NEWS

19.07.2024

June 2024 on the markets

Global stock markets were highly mixed in June, ending the second quarter of the year with mixed results. The information technology and communication services sectors booked strong gains while basic materials, energy and utilities sectors suffered losses. Europe underperformed the United States on uncertainty caused by the announcement of parliamentary elections in France and dwindling expectations for steep interest rate cuts.

 

US shares gained in Q2, led higher by the information technology and communication services sectors. Ongoing enthusiasm around AI continued to boost related companies amid some strong earnings and outlook statements. Weaker sectors included materials and industrials. In Q2 the S&P500 and Nasdaq Composite indexes gained 3,92% and 8,26% respectively, boosted by the performance of the Big 7 (Microsoft, Alphabet, Nvidia, Meta, Amazon, Apple, Tesla), which represent a significant weight in those indices. The Dow Jones on the other hand, which contains more traditional stocks, dropped 1,73% in Q2, highlighting the difference in sector performances.
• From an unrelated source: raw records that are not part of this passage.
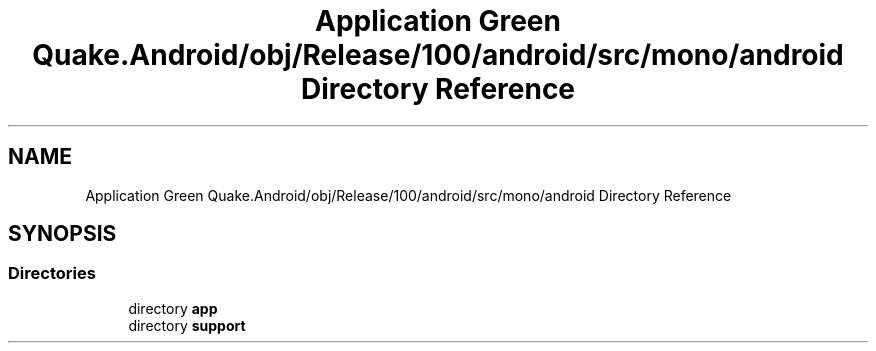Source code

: .TH "Application Green Quake.Android/obj/Release/100/android/src/mono/android Directory Reference" 3 "Thu Apr 29 2021" "Version 1.0" "Green Quake" \" -*- nroff -*-
.ad l
.nh
.SH NAME
Application Green Quake.Android/obj/Release/100/android/src/mono/android Directory Reference
.SH SYNOPSIS
.br
.PP
.SS "Directories"

.in +1c
.ti -1c
.RI "directory \fBapp\fP"
.br
.ti -1c
.RI "directory \fBsupport\fP"
.br
.in -1c
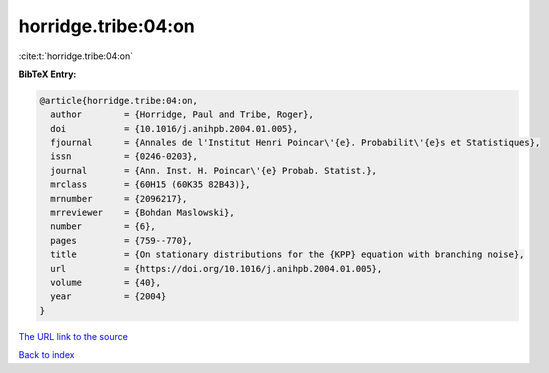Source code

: horridge.tribe:04:on
====================

:cite:t:`horridge.tribe:04:on`

**BibTeX Entry:**

.. code-block:: bibtex

   @article{horridge.tribe:04:on,
     author        = {Horridge, Paul and Tribe, Roger},
     doi           = {10.1016/j.anihpb.2004.01.005},
     fjournal      = {Annales de l'Institut Henri Poincar\'{e}. Probabilit\'{e}s et Statistiques},
     issn          = {0246-0203},
     journal       = {Ann. Inst. H. Poincar\'{e} Probab. Statist.},
     mrclass       = {60H15 (60K35 82B43)},
     mrnumber      = {2096217},
     mrreviewer    = {Bohdan Maslowski},
     number        = {6},
     pages         = {759--770},
     title         = {On stationary distributions for the {KPP} equation with branching noise},
     url           = {https://doi.org/10.1016/j.anihpb.2004.01.005},
     volume        = {40},
     year          = {2004}
   }
`The URL link to the source <https://doi.org/10.1016/j.anihpb.2004.01.005>`_


`Back to index <../By-Cite-Keys.html>`_
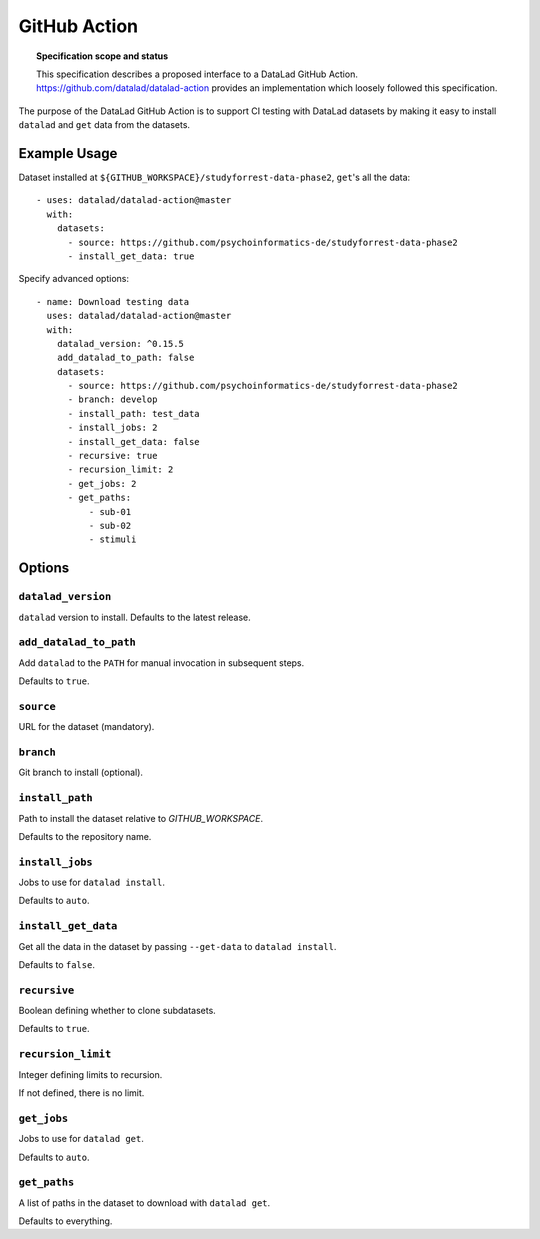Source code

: .. -*- mode: rst -*-
.. vi: set ft=rst sts=4 ts=4 sw=4 et tw=79:

.. _chap_design_github_action:

*******************************
GitHub Action
*******************************

.. topic:: Specification scope and status

   This specification describes a proposed interface to a DataLad GitHub Action.
   https://github.com/datalad/datalad-action provides an implementation which loosely
   followed this specification.

The purpose of the DataLad GitHub Action is to support CI testing with DataLad datasets
by making it easy to install ``datalad`` and ``get`` data from the datasets.


Example Usage
=============

Dataset installed at ``${GITHUB_WORKSPACE}/studyforrest-data-phase2``,
``get``'s all the data::

    - uses: datalad/datalad-action@master
      with:
        datasets:
          - source: https://github.com/psychoinformatics-de/studyforrest-data-phase2
          - install_get_data: true

Specify advanced options::

    - name: Download testing data
      uses: datalad/datalad-action@master
      with:
        datalad_version: ^0.15.5
        add_datalad_to_path: false
        datasets:
          - source: https://github.com/psychoinformatics-de/studyforrest-data-phase2
          - branch: develop
          - install_path: test_data
          - install_jobs: 2
          - install_get_data: false
          - recursive: true
          - recursion_limit: 2
          - get_jobs: 2
          - get_paths:
              - sub-01
              - sub-02
              - stimuli

Options
=======

``datalad_version``
-------------------

``datalad`` version to install. Defaults to the latest release.

``add_datalad_to_path``
-------------------

Add ``datalad`` to the ``PATH`` for manual invocation in subsequent steps.

Defaults to ``true``.

``source``
----------

URL for the dataset (mandatory).

``branch``
----------

Git branch to install (optional).

``install_path``
----------------

Path to install the dataset relative to `GITHUB_WORKSPACE`.

Defaults to the repository name.

``install_jobs``
----------------

Jobs to use for ``datalad install``.

Defaults to ``auto``.

``install_get_data``
----------------

Get all the data in the dataset by passing ``--get-data`` to ``datalad install``.

Defaults to ``false``.

``recursive``
-------------

Boolean defining whether to clone subdatasets.

Defaults to ``true``.

``recursion_limit``
-------------------

Integer defining limits to recursion.

If not defined, there is no limit.

``get_jobs``
----------------

Jobs to use for ``datalad get``.

Defaults to ``auto``.


``get_paths``
-------------------

A list of paths in the dataset to download with ``datalad get``.

Defaults to everything.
A similar picture took place in the month of June with the S&P gaining 3,47%, the Nasdaq 5,96% and the Dow Jones just 1,12%.

 

In Q1 US GDP growth slowed down to 1,4% and the labor market is revealing its first crack as the unemployment rate climbed to 4,1% for the first time since 2021. Annual US inflation remained elevated at 3,3% in in May. GDP growth, low unemployment and persistent inflation do not yet allow for a reduction in interest rates. Only one cut is still expected later this year.

 

European indices generally dropped in Q2 with the DAX, CAC and Eurostoxx losing 1,82%, 8,85% and 3,73% respectively. Political risks are increasing, especially after the rise of right-wing nationalist parties in the European parliamentary elections. Particularly French stocks were hit hard in June as President Macron unexpectedly called for early elections with the right-wing Front National threatening to gain the majority. On the bright side, the Eurozone has so far managed to avoid a recession with annualized GDP ticking up to 0,3% in the first quarter. The ECB has also applied its first interest rate cut, bringing it down from 4,50% to 4,25%. However with inflation and particularly core inflation still being resilient, further rate cuts are not expected in the near future, which also kept pressure on the markets. One of the few exceptions in the Eurozone was the Slovenian SBITOP index which added 7,49% in Q2 and 5,61% in June alone.

 

Mexico stood out among the developing markets in June, also as a result of elections. The unexpectedly high electoral victory of the socialist party Moreno in the Mexican parliamentary elections enables a two-thirds majority in Congress and thus also the possibility of constitutional changes, which caused a great selling pressure on the Mexican stock market.


 

Shares in China also achieved strong gains in the quarter, as low valuations for many Chinese stocks encouraged Asia-focused investors to cautiously return to the Chinese market following concerns about India's high valuations and Japan’s continued currency weakness. Hong Kong's Hang Seng index added 7,12% gain in Q2. June alone however saw the index drop by 2%.

 

As a result of the uncertainties surrounding interes trate decisions, gold remained elevated and closed June at 2339,6 dollars per ounce. Crude oil remained firmly above 80 dollars per barrel although concern on weakening demand currently prevents it from increasing.